Pick up at the line with "Zur Hauptnavigation springen". Write it out exactly, along with each later line through the end of the data, and nothing more.
(EXERCISE MATERIALS Opens)
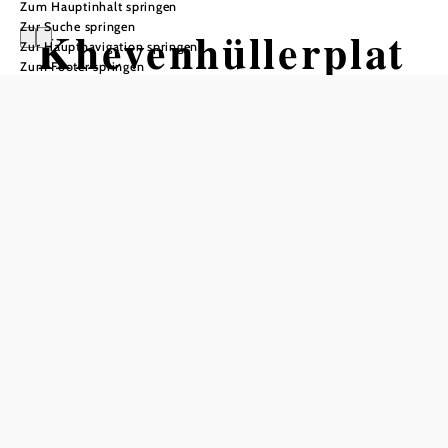
Zum Hauptinhalt springen
Zur Suche springen
Khevenhüllerplat
Zur Hauptnavigation springen
Zum Footer springen
z Weitersfeld
In Merkliste speichern
Einst stand auf diesem Platz ein Haus, dies konnte jedoch
von der Gemeinde angekauft, abgerissen und dieser Platz
gestaltet werden. 2006 bekam er auf Anregung des
Schlossherren Bongart aus Fronsburg den Namen
Khevenhüllerplatz. Der neue Brunnen wurde 2015
eingeweiht.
(EXERCISE MATERIALS Closes)
YOUR SOLUTION:
Zur Hauptnavigation springen
Zum Footer springen
z Weitersfeld
In Merkliste speichern
Einst stand auf diesem Platz ein Haus, dies konnte jedoch
von der Gemeinde angekauft, abgerissen und dieser Platz
gestaltet werden. 2006 bekam er auf Anregung des
Schlossherren Bongart aus Fronsburg den Namen
Khevenhüllerplatz. Der neue Brunnen wurde 2015
eingeweiht.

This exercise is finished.